Он тоже сделал глоток, закурил сигарету.
— У меня были трудные дни после школы, родители умерли, я ничего не умел делать и запил. Как-то украл бутылку водки и меня посадили, дали два года общего режима. Отсидел, вышел и запил снова — куда деваться: ни специальности, ни работы, ничего. Сестра спасла меня тогда с мужем, привезли сюда, устроили здесь же чистильщиком бассейна, пить я, конечно, бросил, а потом поступил в институт. Сам бы никогда не поступил — ни денег, ни знаний. Кэтвар помог. Занимался я тогда чуть ли не до посинения, мне нравилось, и думаю, что врач из меня получился. Видишь, как в жизни бывает — я стал врачом, а какой-нибудь отличник — посредственностью с дипломом.
Он проглотил несколько кусочков мяса, запил вином и приготовился слушать Надежду, снова закурив сигарету. В кабинетах разрешалось курить, в зале — нет. Тихонов словно впервые видел ее и знакомился — вытянутое слегка личико, короткая взбитая прическа из темно-русых волос, большие карие выразительные глаза с густыми длинными ресницами, небольшой прямой носик и алые губки сердечком, словно природный художник нарисовал их для мультика.
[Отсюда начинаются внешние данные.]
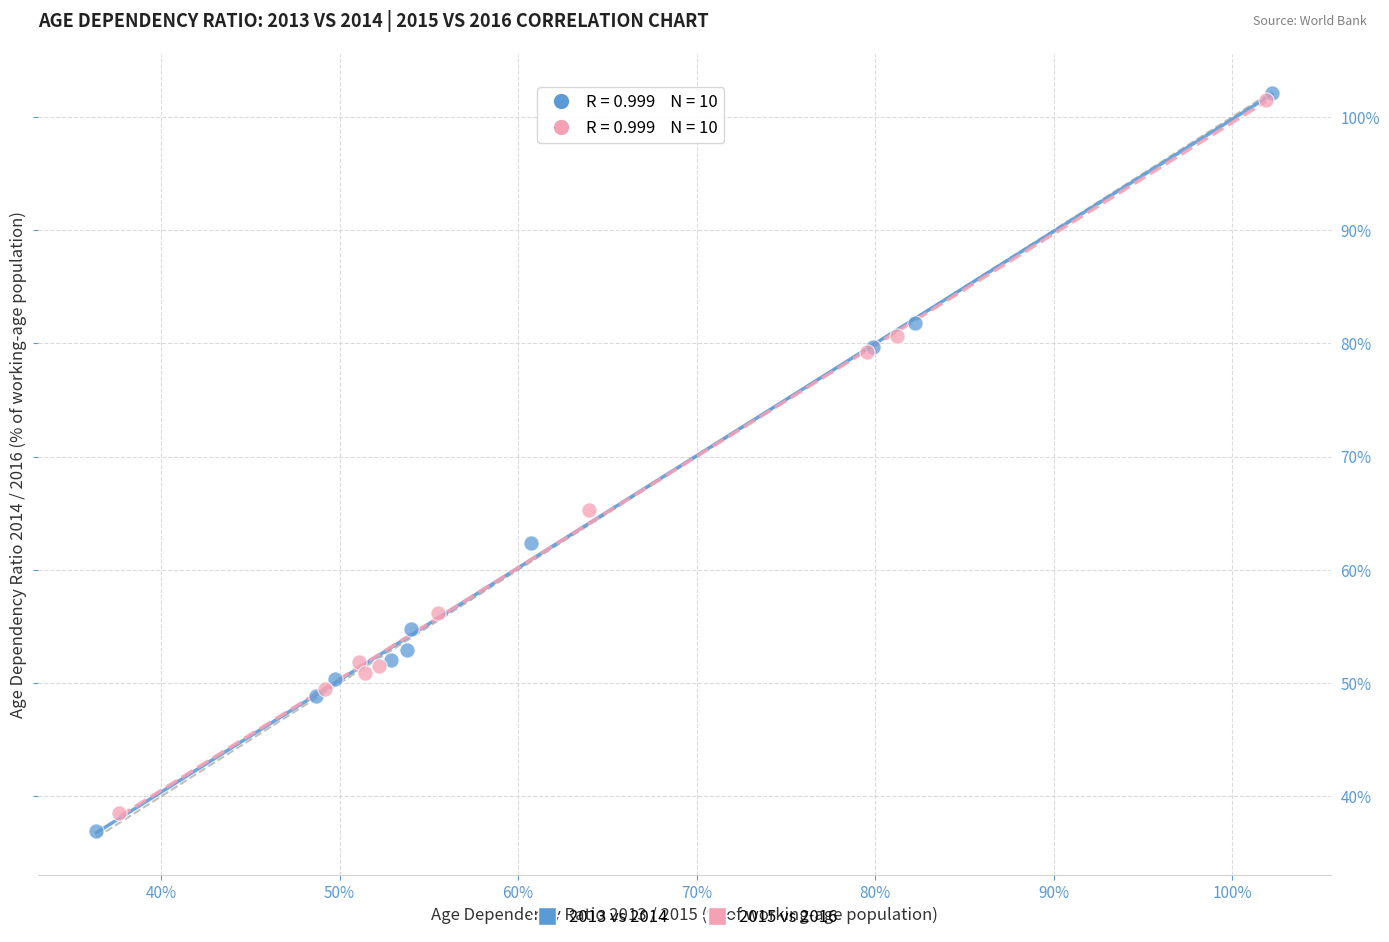

Which series has the widest spread of Y values?

2013 vs 2014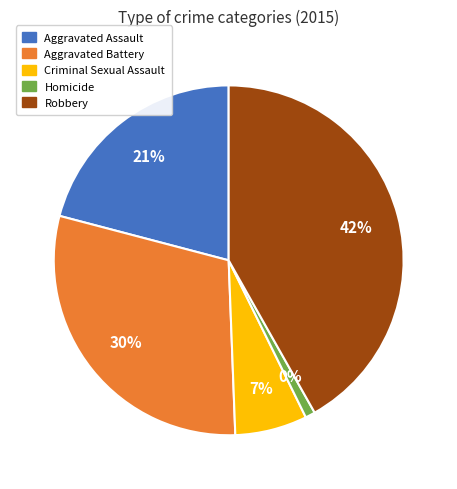

To the nearest percent, what portion does Robbery represent?

42%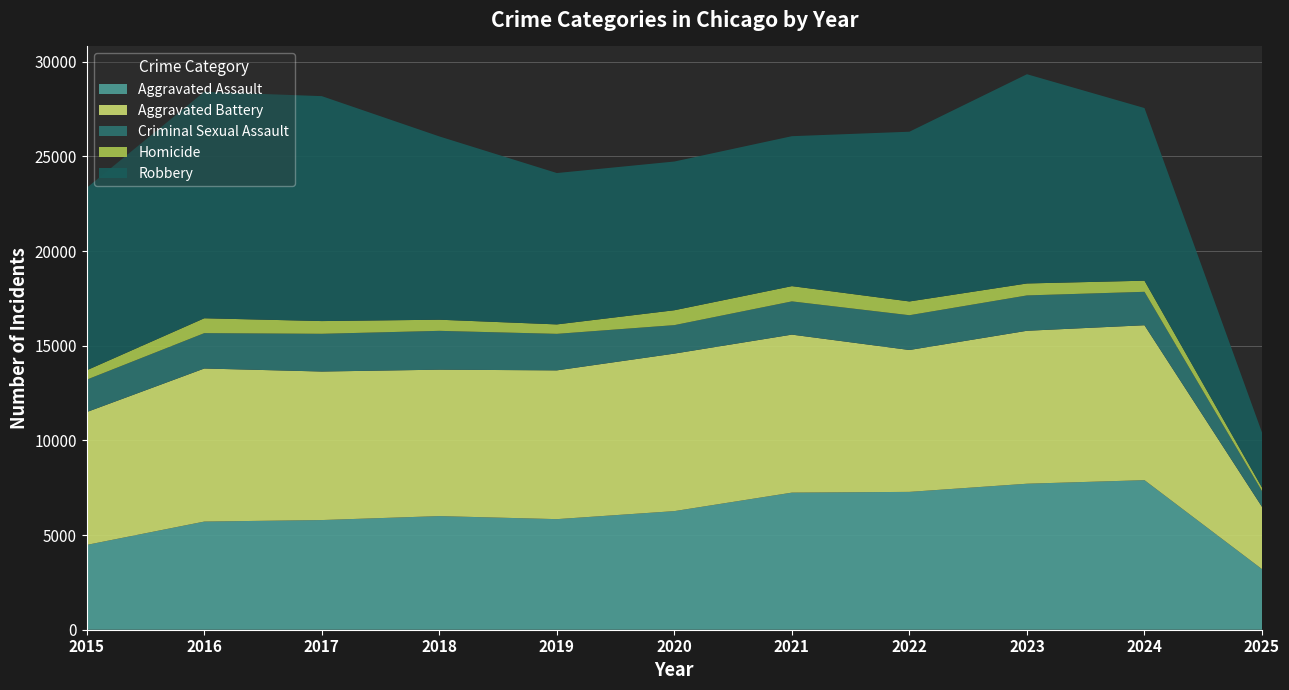

Reading right to left, what are all the values shown in this chart?

Aggravated Assault: 3201	7900	7712	7281	7242	6265	5841	6002	5793	5713	4480
Aggravated Battery: 3290	8183	8079	7494	8346	8320	7858	7734	7845	8085	7018
Criminal Sexual Assault: 832	1766	1867	1837	1755	1504	1929	2051	1993	1868	1712
Homicide: 186	587	632	728	806	787	499	588	672	786	496
Robbery: 2908	9119	11052	8965	7920	7855	7995	9681	11881	11960	9638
Очень редкие губы для женщин, у мужчин такой формы совсем не бывает, предназначенные для любви, жарких и длительных поцелуев.
Она покраснела от внимательного взгляда, и он отвел его, не извиняясь, выпил глоток вина.
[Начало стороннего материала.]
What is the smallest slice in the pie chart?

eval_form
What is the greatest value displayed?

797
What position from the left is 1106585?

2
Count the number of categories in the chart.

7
— А я вот не сумела поступить в университет, знаний не хватило, а денег не было. Закончила училище и сразу попала к вам. Папа давно умер, а мама два года назад. Вот, собственно, и все.
«Какой ужас, — подумал Тихонов. — Я даже не знал, не заметил в суете, броненосец». С трудом припомнилось, что она брала отпуск на десять дней давно-давно, наверное, как раз тогда. «Броненосец», — еще раз обозвал он себя мысленно.
Снова зазвучала тихая и плавная мелодия, Станислав Иванович пригласил Надю на танец и чувствовал, что мужчина проснулся в нем, и не просто мужчина, а горный жеребец. «Не жеребец ты, а горный козел», — усмехнулся он про себя. Рука лежала на талии, очень гибкой манящей талии, которую хочется притянуть к себе, чуть опрокинуть и впиться в губы. Исцеловать всю. Всю, всю, всю…
Они вернулись за столик, Надежда раскраснелась и, чувствуя жар в лице, извинилась, уходя в дамскую комнату. Глянула в зеркало, ужаснулась, припудрилась, привела лицо в порядок и прислонилась к стене. Что делать — не знала. Чувство стало невыносимым, хотелось принять его в себя целиком и не отпускать, прижать так сильно, чтобы тело его просочилось сквозь поры и остудило жар, таз слился с ее тазом, прибинтовать, привинтить, прикрутить… Зачем все эти условности… Отдышавшись немного, еще раз глянула в зеркало, сделав несколько штрихов, и вернулась к нему. Сказала даже для себя неожиданно:
— Извините, Станислав Иванович, но мне пора, уже поздно и надо отдохнуть.
Надежда удивилась и обрадовалась своим словам — хоть какое-то, плохое или очень плохое, но решение. Всю ночь она проревет в постели одна, намочит просоленные уже подушки.
Тихонов глянул на часы.
— Но, всего лишь восемь, Надя, мы посидели около часа. Останьтесь, я провожу вас до дома.